[Exercise passage Boundary: Start]

Table 3 Mixed-size placement performance with and without standard cell clusters.

	Clustering	Placing Macro-only
Average HPWL (10^6)	22.7	27.9

Recent papers: We have conducted additional experiments comparing with EfficientPlace[1] in the macro-only setting, which we show below. Although EfficientPlace uses tree search to address the shortcomings of RL, our method still produces higher-quality samples in HPWL, while requiring a fraction of the sampling time.

Table 4 Comparison of various methods, including EfficientPlace, on the IBM benchmark.

	Wiremask-BBO	Chipformer	MaskPlace	EfficientPlace	Ours
Average HPWL (10^6)	7.432	7.931	8.723	8.316	2.495

Answers to questions:

We used the official implementations and trained on the test (ie. IBM benchmark) circuits.
We post-processed the macro placements with our own gradient-based legalizer. Combined with legality guidance, this method is effective in ensuring almost no overlaps.
As mentioned in section 5.1.4, we do use a diverse range of scales to generate our dataset, sampling the scale from a log-uniform distribution, with a range of (0.05, 1.6) and (0.025, 0.8) for the v1 and v2 datasets respectively.

We thank the reviewer for the helpful comments on the writing and clarity of our paper, and will be sure to make the necessary changes. We hope we have been able to address your concerns.

[1] Reinforcement Learning within Tree Search for Fast Macro Placement. ICML'24.

最终决定Accept (poster)

2025-05-01

Summary: Paper used the standard DDPM diffusion pipeline with a denoiser whose architecture has interleaved attention and Graph neural Net layers and many other modifications to adapt to the problem of placing macros (large components as I understand it ) on 2d Chip layouts. A lot of prior works use RL algorithms where they sequentially commit to placement of components with RL rewards reinforcing the policy. Authors point out that this problem calls for a simultaneous placement and therefore diffusion could play a role.

Authors come up with a simple method that randomly generates rectangular components and places them randomly obeying some overlap constraints and placement of pins satisfy some wire-length constraints. Authors show that by training a DDPM model with a novel architecture for denoiser using GNN layers, it shows impressive performance on many downstream metrics on real world benchmarks.

[Exercise passage Boundary: End]

| Work order A |
Print every line of the records exactly as they appear, leaving the pictures out of your answer.

[Supplied information Boundary: Start]

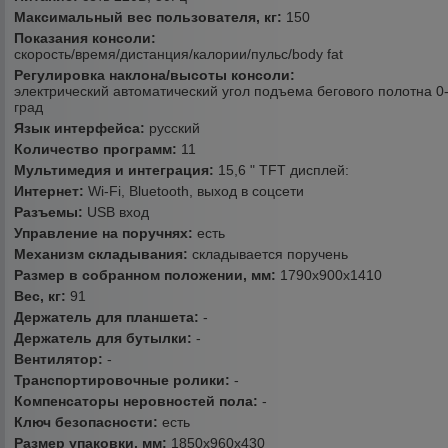
Максимальный вес пользователя, кг:
150
Показания консоли:
скорость/время/дистанция/калории/пульс/body fat
Регулировка наклона/высоты консоли:
электрический автоматический угол подъема бегового полотна 0
град
Язык интерфейса:
русский
Количество программ:
11
Мультимедия и интеграция:
15,6 " TFT дисплей:
Интернет:
Wi-Fi, Bluetooth, выход в соцсети
Разъемы:
USB вход
Управление на поручнях:
есть
Механизм складывания:
складывается поручень
Размер в собранном положении, мм:
1790х900х1410
Вес, кг:
91
Держатель для планшета:
-
Держатель для бутылки:
-
Вентилятор:
-
Транспортировочные ролики:
-
Компенсаторы неровностей пола:
-
Ключ безопасности:
есть
Размер упаковки, мм:
1850х960х430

[Supplied information Boundary: End]

| Work order B |
Name each method in Table 4 of the chip placement text other than the authors' own.

| Problem solution A |
Максимальный вес пользователя, кг:
150
Показания консоли:
скорость/время/дистанция/калории/пульс/body fat
Регулировка наклона/высоты консоли:
электрический автоматический угол подъема бегового полотна 0
град
Язык интерфейса:
русский
Количество программ:
11
Мультимедия и интеграция:
15,6 " TFT дисплей:
Интернет:
Wi-Fi, Bluetooth, выход в соцсети
Разъемы:
USB вход
Управление на поручнях:
есть
Механизм складывания:
складывается поручень
Размер в собранном положении, мм:
1790х900х1410
Вес, кг:
91
Держатель для планшета:
-
Держатель для бутылки:
-
Вентилятор:
-
Транспортировочные ролики:
-
Компенсаторы неровностей пола:
-
Ключ безопасности:
есть
Размер упаковки, мм:
1850х960х430

| Problem solution B |
Wiremask-BBO, Chipformer, MaskPlace, EfficientPlace